## Extract to read
EDIT: Updated with more information

I'm looking at getting a new PSU for my system which can be found here:



Motherboard: ASUSTeK SATA 6Gb/s DDR4

CPU: AMD Ryzen 5 1600 6-core processor

GPU: AMD Radeon RX 580

RAM: Single 8gb XPG ADATA DDR4 stick

Storage: 1 TB Hard Drive

PSU: Thermaltake 500W 80+

Cooling: Deep Cool brand fan mounted on the mobo that came with the PC

I have a 1080p monitor and typically like to play games like Fallout 4, Warframe, Dark Souls 3 and Star Wars Battlefront 2 on medium to high settings.

My current PSU is the Thermaltake 500W 80+ PSU it came with. I know I need a new one but I'm not sure how to best determine what's right for my build. I've looked at the Cooler Master PSU calculator but can't quite figure out how to fill in some of the information. I was wondering if anyone had any advice on how much wattage I need or be willing to help me figure out how to fill out this PSU calculator, as I'm unsure about some of the specific components it asks for information on. I'm not entirely sure if my current PSU is modular or not as I've not found much solid information on it, so I'm not sure what would be compatible with my system. I'm not sure how I would even tell, but I've been trying to read up on PSU's to figure out what I can. Again, any advice or recommendations are much appreciated.

## Directives
a. In the post about the power supply, repeat word for word the passage that runs from "CPU: AMD Ryzen" to "to high settings.".
b. Do these statements agree with the post about the power supply? (i) The current power supply is a Thermaltake 500W 80+ that came with the system. (ii) The system has two 8gb RAM sticks. (iii) The writer uses a 1440p monitor. Answer yes or no to each, quoting the words from the post that decide it.

## Data provided
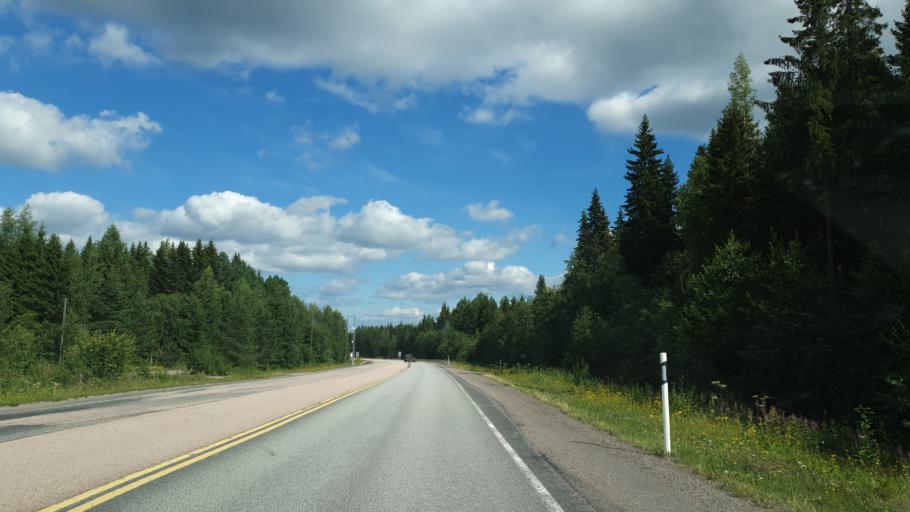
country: FI
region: Central Finland
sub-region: Jaemsae
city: Jaemsae
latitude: 61.8254
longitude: 25.0655
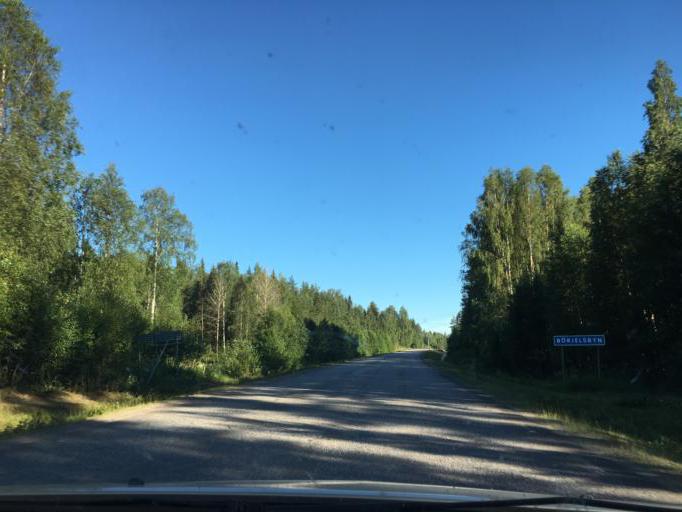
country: SE
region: Norrbotten
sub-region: Kalix Kommun
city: Rolfs
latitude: 65.9134
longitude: 22.9257
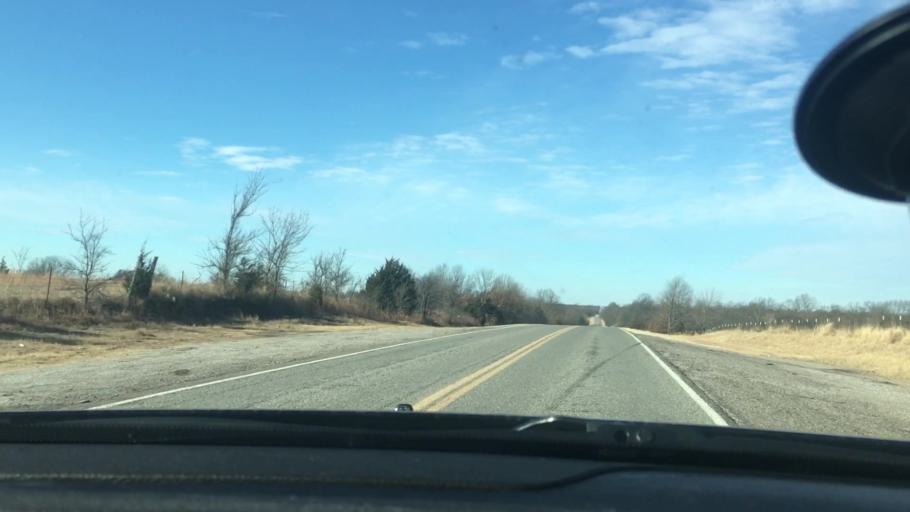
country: US
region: Oklahoma
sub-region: Seminole County
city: Konawa
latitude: 34.9856
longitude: -96.8411
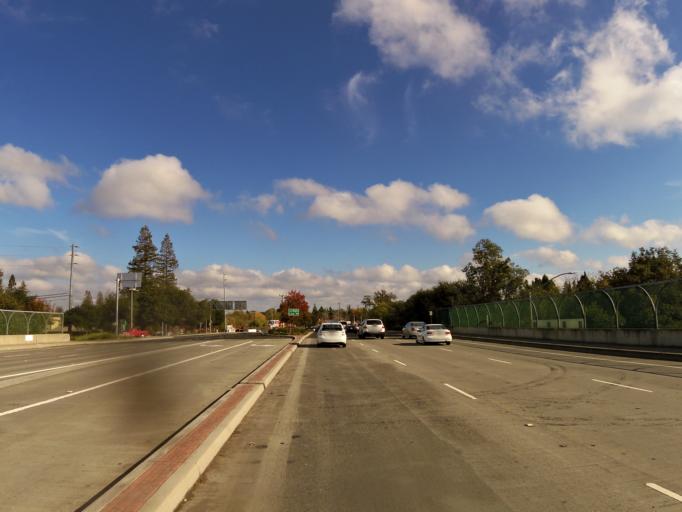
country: US
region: California
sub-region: Sacramento County
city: Elk Grove
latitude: 38.4091
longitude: -121.3889
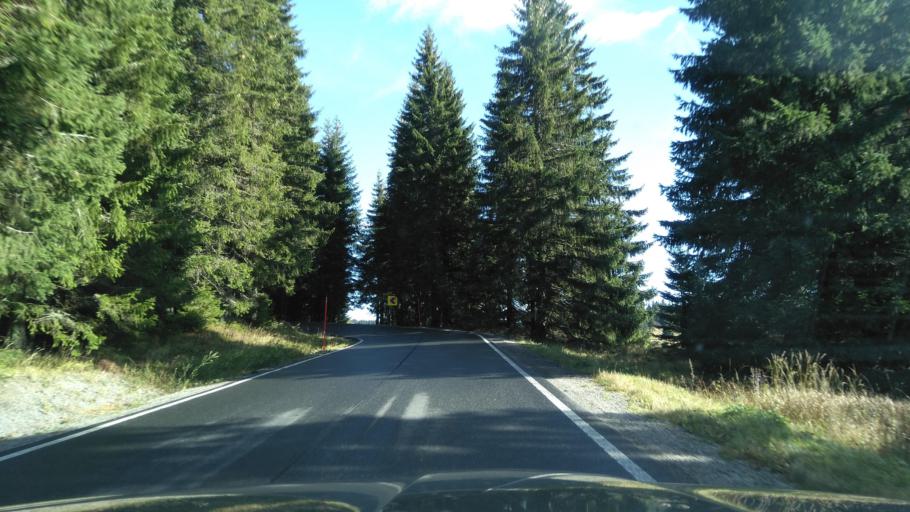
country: CZ
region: Plzensky
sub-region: Okres Klatovy
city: Kasperske Hory
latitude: 49.0242
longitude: 13.5135
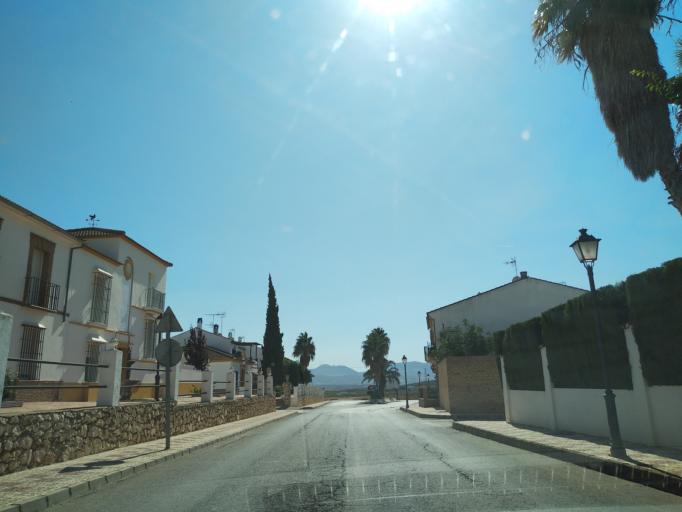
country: ES
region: Andalusia
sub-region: Provincia de Malaga
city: Mollina
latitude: 37.1222
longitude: -4.6548
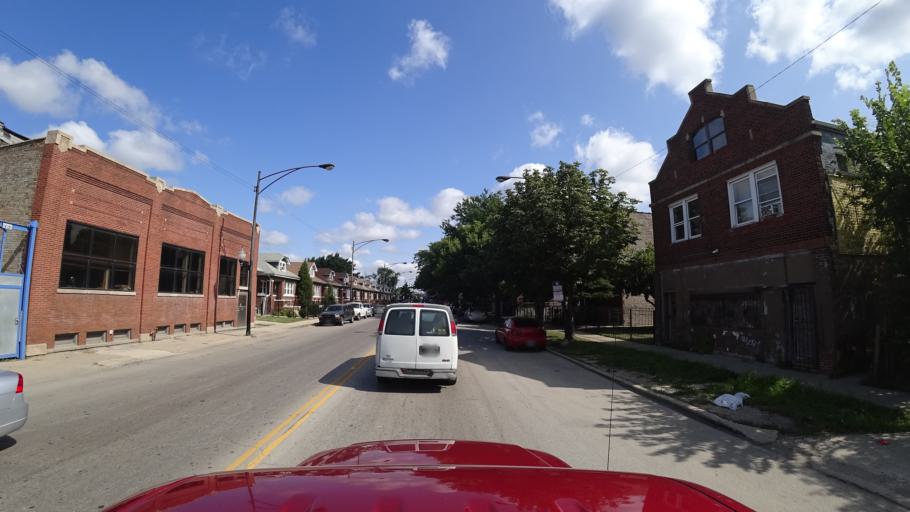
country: US
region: Illinois
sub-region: Cook County
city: Cicero
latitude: 41.8336
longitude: -87.7243
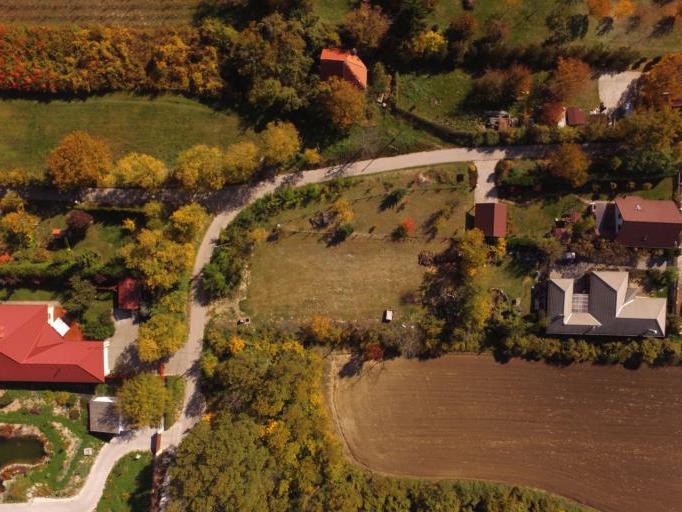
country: HU
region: Fejer
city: Many
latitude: 47.5195
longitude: 18.6194
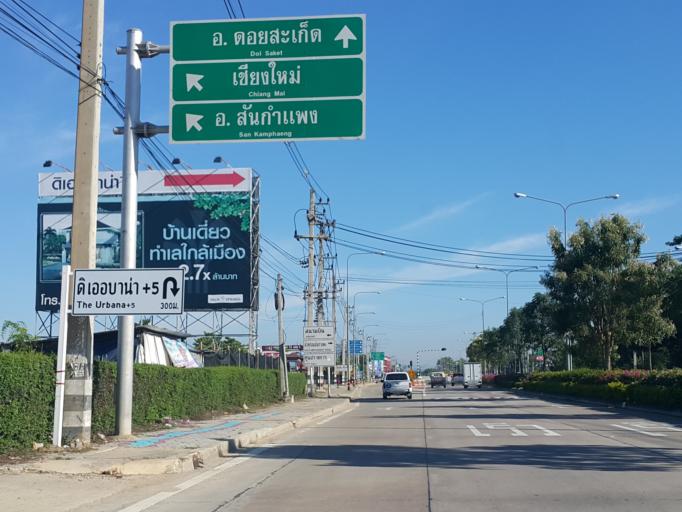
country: TH
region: Chiang Mai
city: Saraphi
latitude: 18.7596
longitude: 99.0376
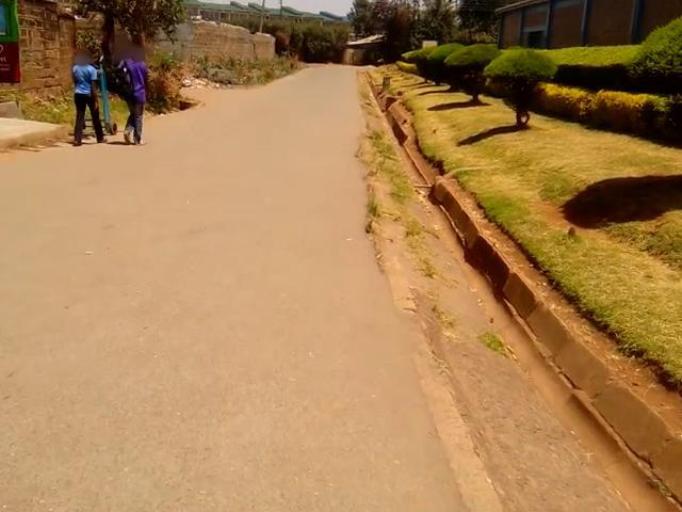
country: KE
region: Nairobi Area
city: Nairobi
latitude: -1.3121
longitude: 36.7760
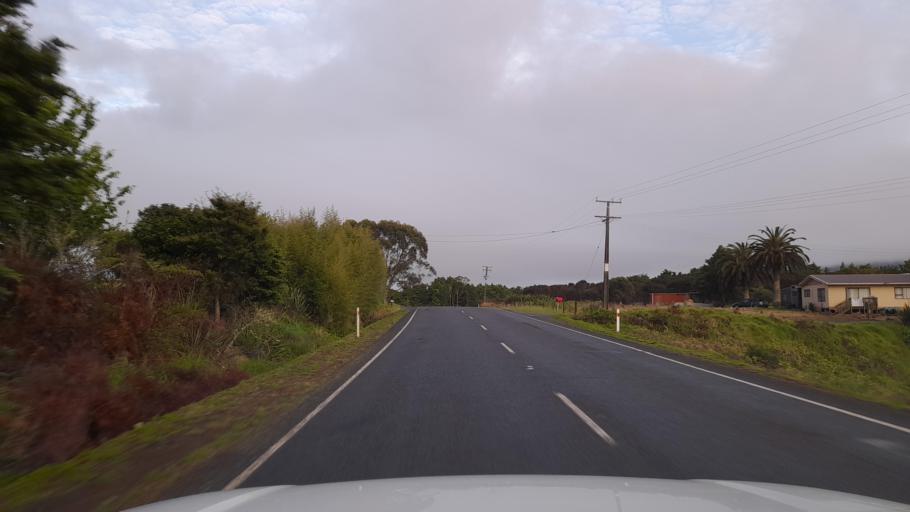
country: NZ
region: Northland
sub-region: Kaipara District
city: Dargaville
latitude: -35.7115
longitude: 173.9430
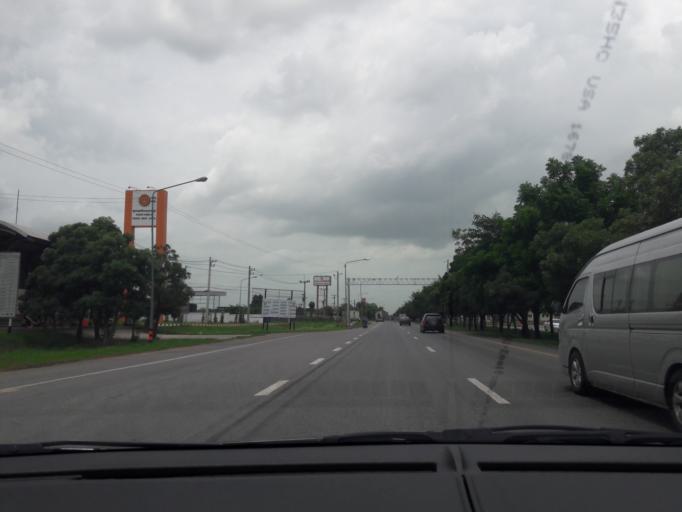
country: TH
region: Nakhon Ratchasima
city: Non Sung
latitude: 15.0920
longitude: 102.2466
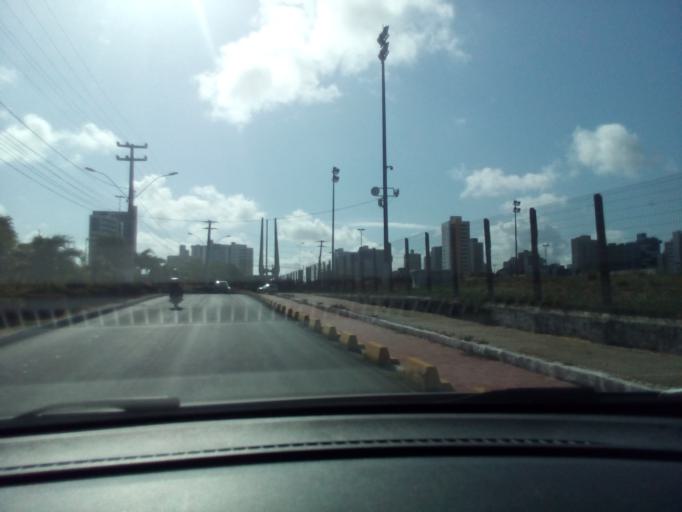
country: BR
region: Rio Grande do Norte
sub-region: Natal
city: Natal
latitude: -5.8382
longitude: -35.2097
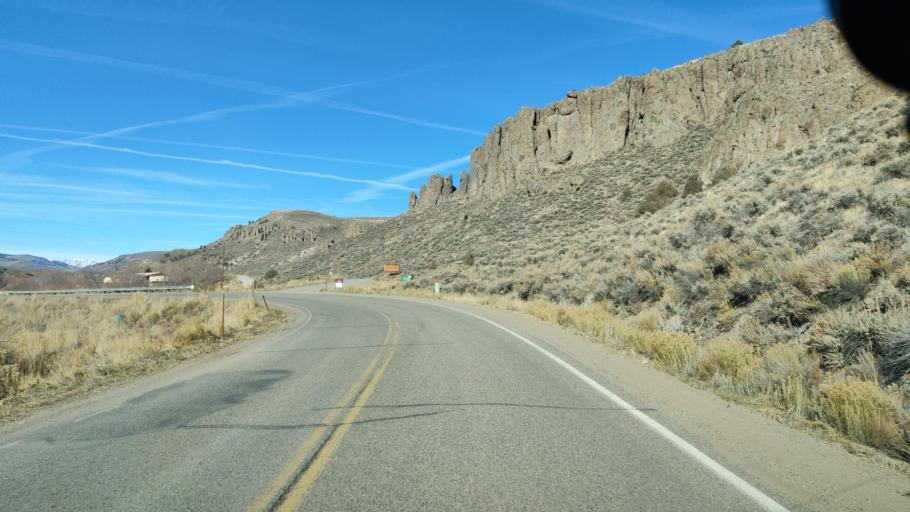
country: US
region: Colorado
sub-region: Gunnison County
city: Gunnison
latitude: 38.5769
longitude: -106.9618
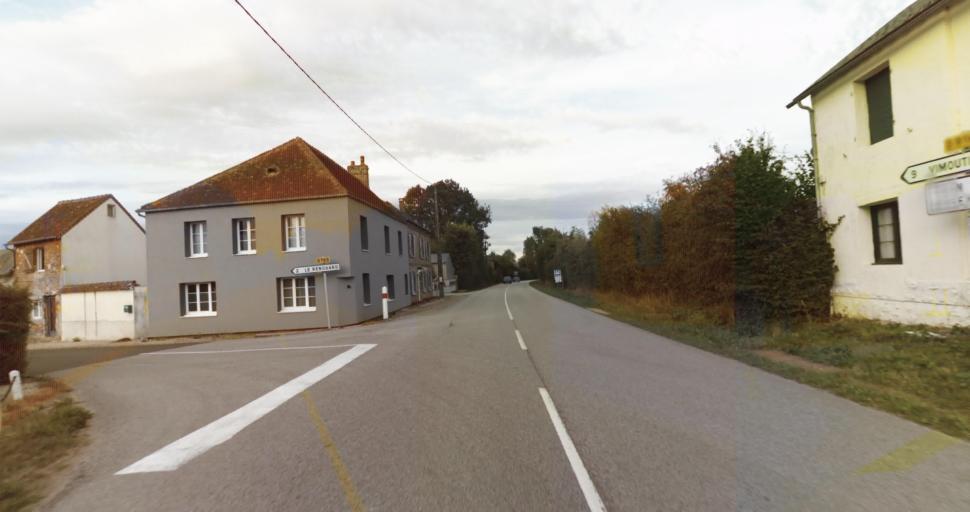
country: FR
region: Lower Normandy
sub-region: Departement de l'Orne
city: Trun
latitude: 48.8944
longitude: 0.1103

## Solutions below
a.
CPU: AMD Ryzen 5 1600 6-core processor

GPU: AMD Radeon RX 580

RAM: Single 8gb XPG ADATA DDR4 stick

Storage: 1 TB Hard Drive

PSU: Thermaltake 500W 80+

Cooling: Deep Cool brand fan mounted on the mobo that came with the PC

I have a 1080p monitor and typically like to play games like Fallout 4, Warframe, Dark Souls 3 and Star Wars Battlefront 2 on medium to high settings.

b.
(i) Yes: "My current PSU is the Thermaltake 500W 80+ PSU it came with."
(ii) No: "RAM: Single 8gb XPG ADATA DDR4 stick"
(iii) No: "I have a 1080p monitor"